Он приоткрыл отяжелевшие веки. Дверь наконец отворилась, и на пороге появился привычный слуга. Его голова была украшена ветками жасмина, он был облачен в малиновое платье, на запястьях и на щиколотках позвякивали золотые браслеты. Он наградил Шарака таким долгим, таким высокомерным взглядом, что у купца екнуло сердце. Затем слуга склонился с княжеским достоинством, и Шарак ощутил в этом поклоне убийственную насмешку над собой.
— Да, господин?
— На колени, ты, тварь! Или будешь избит до полусмерти!
Слуга рассмеялся.
— У нас на кухне говорят, — произнес он таким тоном, словно хотел сказать «в нашей стране говорят», — что кнуты и палки превращаются в букеты цветов, прикасаясь к нашим спинам. А знаете, почему? Потому что в кухне воцарился рай, и все мы находимся во власти его чар. Так ударьте же меня, господин.
Шарак бросился вперед, нанес удар. Слуга просиял и залепетал что-то о летней траве и прозрачных источниках.
Тогда Шарак попытался убить слугу. Он душил его и колол ножом, но это не причиняло юноше никакого вреда, он только пуще радовался. Наконец Шарак обессиленно повалился на пол.
— Уйди прочь с моих глаз, — прошептал он.
И слуга, поклонившись учтивее, вышел из комнаты. И тут же внизу раздались музыка и пение, и звуки поднимались все выше и выше, как набегающая волна.
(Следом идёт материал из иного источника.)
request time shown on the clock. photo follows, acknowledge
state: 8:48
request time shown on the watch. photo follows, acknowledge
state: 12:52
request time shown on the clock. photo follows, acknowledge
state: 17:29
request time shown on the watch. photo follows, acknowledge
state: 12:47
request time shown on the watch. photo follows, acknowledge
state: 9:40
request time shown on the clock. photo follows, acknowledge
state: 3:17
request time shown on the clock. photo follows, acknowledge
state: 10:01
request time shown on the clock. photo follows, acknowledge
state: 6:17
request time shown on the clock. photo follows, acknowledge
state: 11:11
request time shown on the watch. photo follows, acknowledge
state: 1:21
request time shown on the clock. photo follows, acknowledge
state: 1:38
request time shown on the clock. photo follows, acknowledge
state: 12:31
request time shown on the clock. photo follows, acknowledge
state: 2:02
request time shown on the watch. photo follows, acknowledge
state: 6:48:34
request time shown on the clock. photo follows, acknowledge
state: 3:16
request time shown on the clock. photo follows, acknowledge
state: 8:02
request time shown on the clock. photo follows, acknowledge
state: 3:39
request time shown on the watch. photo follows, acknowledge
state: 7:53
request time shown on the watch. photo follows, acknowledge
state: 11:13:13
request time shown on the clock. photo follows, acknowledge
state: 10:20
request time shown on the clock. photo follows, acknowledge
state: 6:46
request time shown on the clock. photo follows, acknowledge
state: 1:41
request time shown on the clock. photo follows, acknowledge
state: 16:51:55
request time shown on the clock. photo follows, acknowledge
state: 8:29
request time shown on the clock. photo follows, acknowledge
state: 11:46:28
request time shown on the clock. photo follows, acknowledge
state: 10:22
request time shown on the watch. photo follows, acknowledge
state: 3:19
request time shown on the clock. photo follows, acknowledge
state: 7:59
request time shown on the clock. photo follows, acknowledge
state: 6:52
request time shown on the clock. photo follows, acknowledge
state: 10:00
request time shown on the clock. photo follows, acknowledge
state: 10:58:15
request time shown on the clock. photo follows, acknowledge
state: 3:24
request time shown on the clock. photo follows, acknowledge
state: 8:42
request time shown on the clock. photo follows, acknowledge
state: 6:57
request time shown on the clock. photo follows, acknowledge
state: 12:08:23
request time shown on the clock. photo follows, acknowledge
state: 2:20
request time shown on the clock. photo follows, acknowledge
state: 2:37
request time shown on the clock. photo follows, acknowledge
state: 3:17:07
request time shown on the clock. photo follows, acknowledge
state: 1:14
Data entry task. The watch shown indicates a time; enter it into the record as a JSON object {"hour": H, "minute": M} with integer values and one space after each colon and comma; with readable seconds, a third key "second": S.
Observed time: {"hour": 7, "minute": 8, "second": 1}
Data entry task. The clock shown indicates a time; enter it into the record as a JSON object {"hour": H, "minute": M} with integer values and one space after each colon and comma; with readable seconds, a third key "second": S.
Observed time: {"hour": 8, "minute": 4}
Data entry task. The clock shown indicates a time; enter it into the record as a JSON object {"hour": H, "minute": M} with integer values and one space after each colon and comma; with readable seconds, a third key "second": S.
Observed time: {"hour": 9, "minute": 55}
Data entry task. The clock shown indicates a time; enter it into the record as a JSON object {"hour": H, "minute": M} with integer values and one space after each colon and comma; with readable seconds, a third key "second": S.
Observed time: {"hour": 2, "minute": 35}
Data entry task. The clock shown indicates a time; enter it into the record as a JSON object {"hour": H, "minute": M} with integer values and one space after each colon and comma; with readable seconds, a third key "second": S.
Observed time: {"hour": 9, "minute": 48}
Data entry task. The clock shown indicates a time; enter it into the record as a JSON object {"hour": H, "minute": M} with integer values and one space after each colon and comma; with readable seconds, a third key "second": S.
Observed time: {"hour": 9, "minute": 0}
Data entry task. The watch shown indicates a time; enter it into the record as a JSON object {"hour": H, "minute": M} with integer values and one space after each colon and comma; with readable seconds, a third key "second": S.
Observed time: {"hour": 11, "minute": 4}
— Будь проклят этот кудесник, — пробормотал Шарак. — Я погублен навеки. — Хотя он не смог бы сказать, в чем именно выражалась его погибель. Но, когда он вспоминал о своих слугах, купавшихся в роскоши и чувствовавших себя хозяевами в его доме, он не мог ни о чем думать, лишь о том, что унижен и сломлен. И снова в нем зародилась мысль о мести. «Все было бы прекрасно, если бы не отец этого выродка. Негодяй, это он навлек на меня все несчастья, он заставил меня разозлить свое отродье и тем самым нарушил мой покой, зная, что я не смогу справиться с Джайрешем».
Это слегка успокоило Шарака, он опустился на ложе и замер.
Он больше не звал слуг, не требовал от них ни питья, ни пищи. Он просто сидел, наблюдая за тем, как тени то укорачиваются, а то снова растут. Словно его собственная душа распространяла вокруг себя мрак.